ISLAMABAD — Pakistan lifted a ban on political activities in its tribal regions today, granting the areas close to Afghan border parliamentary representation for the first time in the hopes it would reduce the grip of the Taliban there.

Pakistan’s seven semiautonomous agencies have never been politically and administratively integrated into the rest of the country — a vacuum that observers say has allowed lawlessness and an al-Qaida- and Taliban-led militancy to thrive there.

“This breaks the monopoly of clerics to play politics from the pulpit of the mosque to the exclusion of major secular political parties,” said Farhatullah Babar, a spokesman for President Asif Ali Zardari “It empowers the locals and weakens the extremists.”

Since the days of British colonial rule, the region’s 4 million people have been ruled by government-appointed agents in concert with tribal leaders. They are subject to tribal laws that allow for detention without trial and communal punishment among other unpopular measures.

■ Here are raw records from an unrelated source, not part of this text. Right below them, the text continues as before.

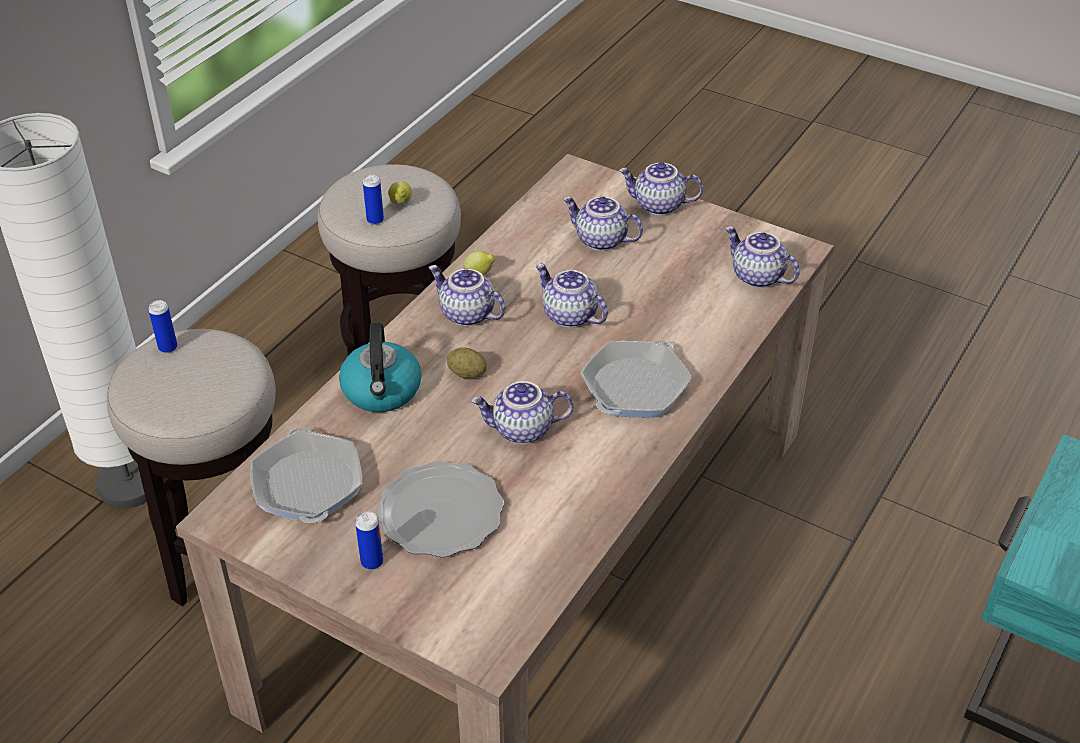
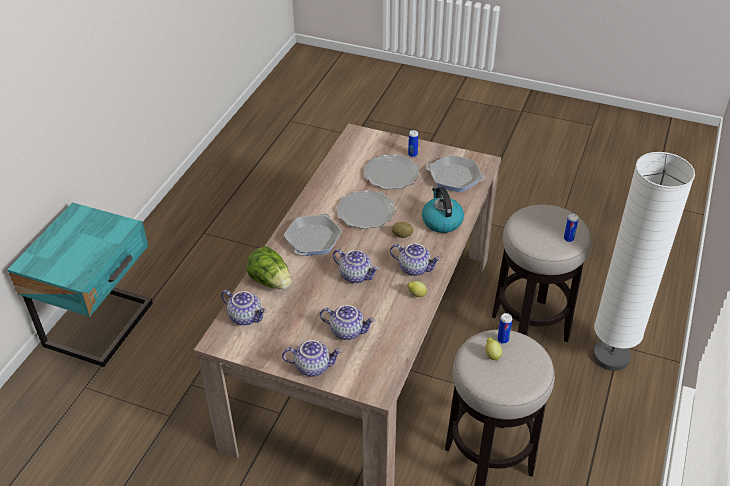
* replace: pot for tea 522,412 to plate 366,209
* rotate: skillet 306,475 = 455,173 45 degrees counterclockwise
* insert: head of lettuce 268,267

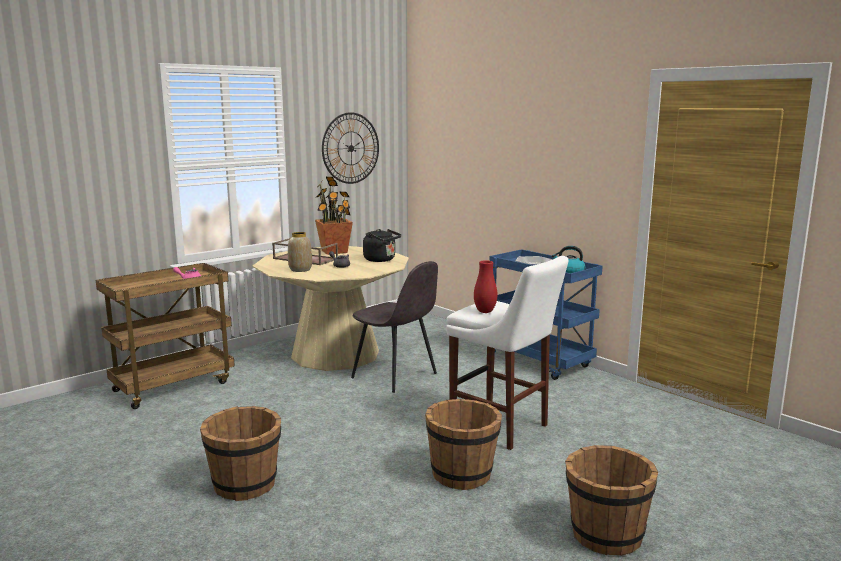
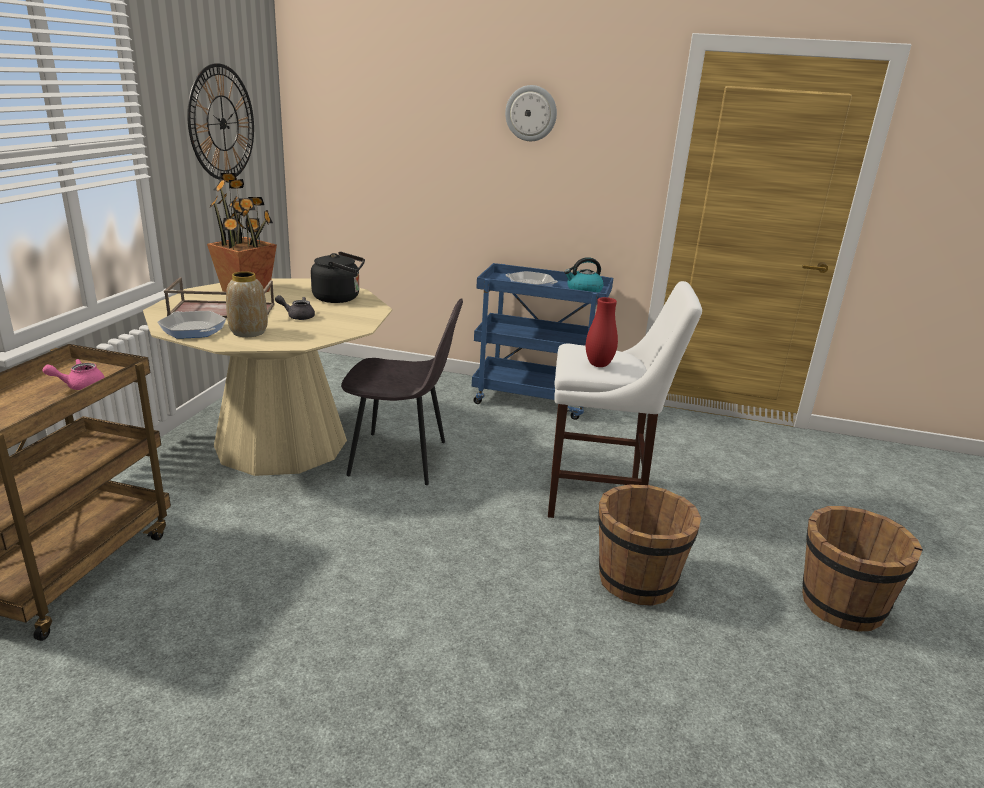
* delete: brown-coloured bucket 240,453
* insert: wall clock 531,113
* insert: skillet 191,324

Babar said today’s announcement did not reduce the powers of the political agent or modify the laws, but would mean that political parties could campaign there and represent the region in the national parliament after the next elections in 2013.

Since 2001, the border region has become a haven for militants behind surging violence in both Pakistan and Afghanistan. Visiting Western officials have called on Islamabad to integrate it with the rest of the nuclear-armed country as a means of reducing militancy there.

Meanwhile, Interior Minister Rehman Malik appealed to the militants to surrender to the government, urging them to “say goodbye to terrorism and start a new life” in televised comments to the media.

The call could be a sign the government is seeking to exploit any potential weaknesses in the militant movement since Taliban leader Baitullah Mehsud was reportedly killed in a CIA missile strike on Aug. 5. U.S. and Pakistani officials believe he is dead, though his followers contend he is still alive.

Pakistani officials have called on the militants to surrender before, but with little success. The level of behind-the-scenes contact between the two sides is unknown.

U.S. and Western officials have said reaching out to moderate Taliban will likely be a major part of any solution to the raging insurgency in neighboring Afghanistan, but have been concentrating on urging Pakistan to fight the extremists, not talk with them.

Pakistan launched an operation against militants close to the border in the Swat Valley earlier this year after they violated the terms of a peace deal. It claims to have killed more than 1,200 extremists there and brought the region under government control.

Separately, three bombs killed one man and wounded another 18 people today in the impoverished but oil-rich province of Baluchistan, where Baluch nationalist groups have been fighting a separate low-level insurgency for decades.

One bomb, rigged to a motorcycle, exploded in a busy market in the industrial town of Hub, about 355 miles south of the provincial capital, Quetta, killing one man and wounded 15, said police officer Abdul Hameed Lasi.

Another police official, Abdul Qadoos, said another two bombs ripped through a street in the town of Mach, 30 miles east of Quetta, wounding three.